Just as apples can’t be compared to oranges, results from two similar but different data sets can’t be reliably compared without accounting for differences. Understanding inconsistencies arms data driven decision-makers with the information needed to best interpret, compare or integrate the data they are working with. In a survey, maintaining consistent verbiage, volume levels, and agreement scales is crucial to making accurate comparisons within a single dataset and across time periods. Ensuring consistency is even more important when comparing and contrasting data from disparate datasets.
Knowing how long a data provider has been around is an important consideration. The ability to compare a current data point to a trend over time provides meaningful context for interpretation. Without it, inferring reliable insights is a difficult if not impossible task. MRI-Simmons Cord Evolution Study tells us that in 2019, 32% of American adults were cordless TV viewers2. What does that mean, though? Is that a lot, or a little? Stable, or growing? The answer is that cordless Americans are increasing, and quickly. Since 2016, the group has grown a relative 52%, up from 21% of Americans3. The ability to perceive this upward trend puts 32% in context and sets a frame of reference for future expectations.
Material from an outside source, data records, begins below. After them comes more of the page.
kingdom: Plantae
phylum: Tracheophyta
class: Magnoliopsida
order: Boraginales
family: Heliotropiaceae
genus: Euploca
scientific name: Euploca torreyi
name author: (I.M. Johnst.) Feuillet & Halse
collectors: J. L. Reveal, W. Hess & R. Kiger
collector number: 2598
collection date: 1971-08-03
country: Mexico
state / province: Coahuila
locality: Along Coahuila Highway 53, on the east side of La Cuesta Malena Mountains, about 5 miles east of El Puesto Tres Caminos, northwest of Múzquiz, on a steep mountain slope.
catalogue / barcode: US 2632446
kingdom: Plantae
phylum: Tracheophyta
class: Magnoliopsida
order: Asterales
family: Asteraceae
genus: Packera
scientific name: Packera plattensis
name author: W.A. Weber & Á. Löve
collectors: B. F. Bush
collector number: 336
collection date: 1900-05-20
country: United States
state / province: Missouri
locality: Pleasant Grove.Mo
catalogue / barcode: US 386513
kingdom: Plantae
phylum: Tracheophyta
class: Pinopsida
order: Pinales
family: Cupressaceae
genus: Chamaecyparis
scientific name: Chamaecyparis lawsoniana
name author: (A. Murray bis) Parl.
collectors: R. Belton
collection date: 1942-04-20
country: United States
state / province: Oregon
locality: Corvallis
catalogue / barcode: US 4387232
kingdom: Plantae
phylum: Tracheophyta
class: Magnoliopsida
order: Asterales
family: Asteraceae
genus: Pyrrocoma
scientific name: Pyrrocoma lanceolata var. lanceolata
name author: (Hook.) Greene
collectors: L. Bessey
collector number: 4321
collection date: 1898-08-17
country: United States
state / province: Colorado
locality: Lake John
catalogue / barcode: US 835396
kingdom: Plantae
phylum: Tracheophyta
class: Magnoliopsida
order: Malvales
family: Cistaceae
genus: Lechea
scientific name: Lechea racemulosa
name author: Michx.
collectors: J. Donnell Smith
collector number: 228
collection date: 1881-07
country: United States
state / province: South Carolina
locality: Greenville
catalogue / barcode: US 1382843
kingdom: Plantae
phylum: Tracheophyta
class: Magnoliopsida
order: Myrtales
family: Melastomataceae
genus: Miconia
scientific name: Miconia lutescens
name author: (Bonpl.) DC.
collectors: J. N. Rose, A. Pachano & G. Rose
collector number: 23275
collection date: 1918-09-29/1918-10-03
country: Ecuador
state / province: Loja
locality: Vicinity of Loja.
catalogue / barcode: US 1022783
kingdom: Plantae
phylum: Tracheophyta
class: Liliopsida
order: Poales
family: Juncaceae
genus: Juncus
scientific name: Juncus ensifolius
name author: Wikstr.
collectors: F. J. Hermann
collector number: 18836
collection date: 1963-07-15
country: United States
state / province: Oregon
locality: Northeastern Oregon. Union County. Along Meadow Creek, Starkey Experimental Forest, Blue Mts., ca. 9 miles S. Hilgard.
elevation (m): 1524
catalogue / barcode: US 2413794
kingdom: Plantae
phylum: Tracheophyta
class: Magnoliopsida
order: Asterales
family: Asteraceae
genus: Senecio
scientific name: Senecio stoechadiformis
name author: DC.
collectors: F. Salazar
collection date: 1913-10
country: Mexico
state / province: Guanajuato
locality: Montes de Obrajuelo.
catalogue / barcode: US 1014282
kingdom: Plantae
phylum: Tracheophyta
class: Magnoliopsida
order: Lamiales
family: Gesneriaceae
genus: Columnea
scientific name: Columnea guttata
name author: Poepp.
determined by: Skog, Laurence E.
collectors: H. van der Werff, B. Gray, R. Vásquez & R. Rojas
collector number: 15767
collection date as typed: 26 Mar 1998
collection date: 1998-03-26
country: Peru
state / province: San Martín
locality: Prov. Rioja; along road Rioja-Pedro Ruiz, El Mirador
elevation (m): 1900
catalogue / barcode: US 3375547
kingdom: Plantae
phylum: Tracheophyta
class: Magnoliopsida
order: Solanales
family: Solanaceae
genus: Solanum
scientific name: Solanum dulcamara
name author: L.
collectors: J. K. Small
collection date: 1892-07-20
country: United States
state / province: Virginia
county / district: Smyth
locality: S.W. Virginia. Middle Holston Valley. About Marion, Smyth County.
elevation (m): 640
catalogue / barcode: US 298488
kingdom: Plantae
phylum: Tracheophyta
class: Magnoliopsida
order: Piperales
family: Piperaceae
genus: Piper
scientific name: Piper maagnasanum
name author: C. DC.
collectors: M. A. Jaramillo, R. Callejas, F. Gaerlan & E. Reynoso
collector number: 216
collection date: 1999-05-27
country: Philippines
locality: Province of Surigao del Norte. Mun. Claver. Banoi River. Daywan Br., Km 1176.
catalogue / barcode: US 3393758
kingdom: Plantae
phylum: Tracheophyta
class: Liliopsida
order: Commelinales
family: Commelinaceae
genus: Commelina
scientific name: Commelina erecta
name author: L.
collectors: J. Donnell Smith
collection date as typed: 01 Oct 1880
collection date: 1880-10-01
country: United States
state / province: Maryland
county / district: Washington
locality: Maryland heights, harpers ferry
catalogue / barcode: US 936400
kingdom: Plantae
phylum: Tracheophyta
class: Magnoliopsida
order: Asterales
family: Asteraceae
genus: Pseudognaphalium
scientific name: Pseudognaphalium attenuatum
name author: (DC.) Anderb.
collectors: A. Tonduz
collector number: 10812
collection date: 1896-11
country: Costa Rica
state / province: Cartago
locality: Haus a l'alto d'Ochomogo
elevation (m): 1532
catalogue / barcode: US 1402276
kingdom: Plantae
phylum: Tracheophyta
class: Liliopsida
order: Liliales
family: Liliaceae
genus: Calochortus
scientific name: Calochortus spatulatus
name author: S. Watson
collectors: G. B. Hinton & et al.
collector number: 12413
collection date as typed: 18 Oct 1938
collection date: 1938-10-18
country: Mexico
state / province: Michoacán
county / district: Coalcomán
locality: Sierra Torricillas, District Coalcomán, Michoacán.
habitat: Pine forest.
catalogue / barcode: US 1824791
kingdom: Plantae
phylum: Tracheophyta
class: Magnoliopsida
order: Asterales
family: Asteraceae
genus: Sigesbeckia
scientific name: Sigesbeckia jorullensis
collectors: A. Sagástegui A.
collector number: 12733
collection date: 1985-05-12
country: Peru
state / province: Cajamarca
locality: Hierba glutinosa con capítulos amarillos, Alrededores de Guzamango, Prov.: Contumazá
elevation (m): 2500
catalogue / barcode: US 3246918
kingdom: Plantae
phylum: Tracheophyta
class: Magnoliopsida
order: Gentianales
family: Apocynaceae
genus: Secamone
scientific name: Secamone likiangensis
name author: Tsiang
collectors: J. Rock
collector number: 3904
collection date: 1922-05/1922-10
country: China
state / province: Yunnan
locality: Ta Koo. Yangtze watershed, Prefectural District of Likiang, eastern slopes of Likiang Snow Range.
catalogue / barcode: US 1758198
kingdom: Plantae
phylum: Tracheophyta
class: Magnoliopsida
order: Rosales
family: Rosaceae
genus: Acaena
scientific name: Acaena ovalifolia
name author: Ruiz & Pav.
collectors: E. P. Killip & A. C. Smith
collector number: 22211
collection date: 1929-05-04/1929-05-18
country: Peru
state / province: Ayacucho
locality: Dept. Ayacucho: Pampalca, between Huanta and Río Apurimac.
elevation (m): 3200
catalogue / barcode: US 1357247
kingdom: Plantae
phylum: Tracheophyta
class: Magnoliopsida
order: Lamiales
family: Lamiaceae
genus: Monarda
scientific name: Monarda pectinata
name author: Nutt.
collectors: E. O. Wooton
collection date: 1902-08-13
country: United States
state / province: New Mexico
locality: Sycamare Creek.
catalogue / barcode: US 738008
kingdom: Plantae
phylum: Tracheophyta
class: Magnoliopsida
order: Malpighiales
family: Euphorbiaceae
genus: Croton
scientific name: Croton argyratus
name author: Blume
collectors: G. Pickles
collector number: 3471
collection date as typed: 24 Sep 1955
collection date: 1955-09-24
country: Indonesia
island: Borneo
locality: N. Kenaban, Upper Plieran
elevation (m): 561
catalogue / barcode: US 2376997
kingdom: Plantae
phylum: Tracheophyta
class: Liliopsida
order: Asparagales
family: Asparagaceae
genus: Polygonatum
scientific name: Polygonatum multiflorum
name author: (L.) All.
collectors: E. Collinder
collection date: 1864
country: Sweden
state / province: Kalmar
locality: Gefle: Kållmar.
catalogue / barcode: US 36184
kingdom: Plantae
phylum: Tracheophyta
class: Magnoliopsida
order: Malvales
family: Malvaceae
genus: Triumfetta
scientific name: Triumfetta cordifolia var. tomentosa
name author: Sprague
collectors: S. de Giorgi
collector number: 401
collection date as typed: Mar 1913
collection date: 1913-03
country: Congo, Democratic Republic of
The world of data collection is fraught with potential pitfalls: inconsistent sampling, poor survey design, skewed data collection, sub-ideal respondents, methodological changes, human error, and more. While consistent and sound research design is foundational to mitigate these problems, backend systems must also be employed to identify and correct for unforeseen anomalies. Volatile swings in aggregate behaviors and attitudes are not common; when they are observed in data, organizations need the peace of mind that they are seeing an accurate reflection of the environment being measured -- not issues with data quality. Make it a priority to ensure your data providers routinely examine anomalies and take the necessary steps to ensure a truthful reflection of reality. And don’t just take their word for it – ask if they’re regularly audited to ensure their practices are indeed what they say+.
Now more than ever, there is no lack of available data – which can be overwhelming and often conflicting. By asking the 5 questions above, however, organizations can protect themselves from getting burned and instead enjoy the rewards of data-driven decision making.
At MRI-Simmons, we understand that achieving a reliable dataset doesn’t happen overnight. It takes years and even decades of experience to be able to benchmark the consumption of over 6,500 products and services, across roughly 600 categories. Our team of seasoned professionals has the flexibility to shift methods and content when appropriate, all the while maintaining transparency and above all, accuracy.
+MRI’s Survey of the American Consumer has held MRC accreditation since 1998. The MRC assures that audience measurement services are valid, reliable, and effective. As part of its annual accreditation process, the MRC conducts rigorous audits of MRI’s methodology, fieldwork, analytics, and data handling systems.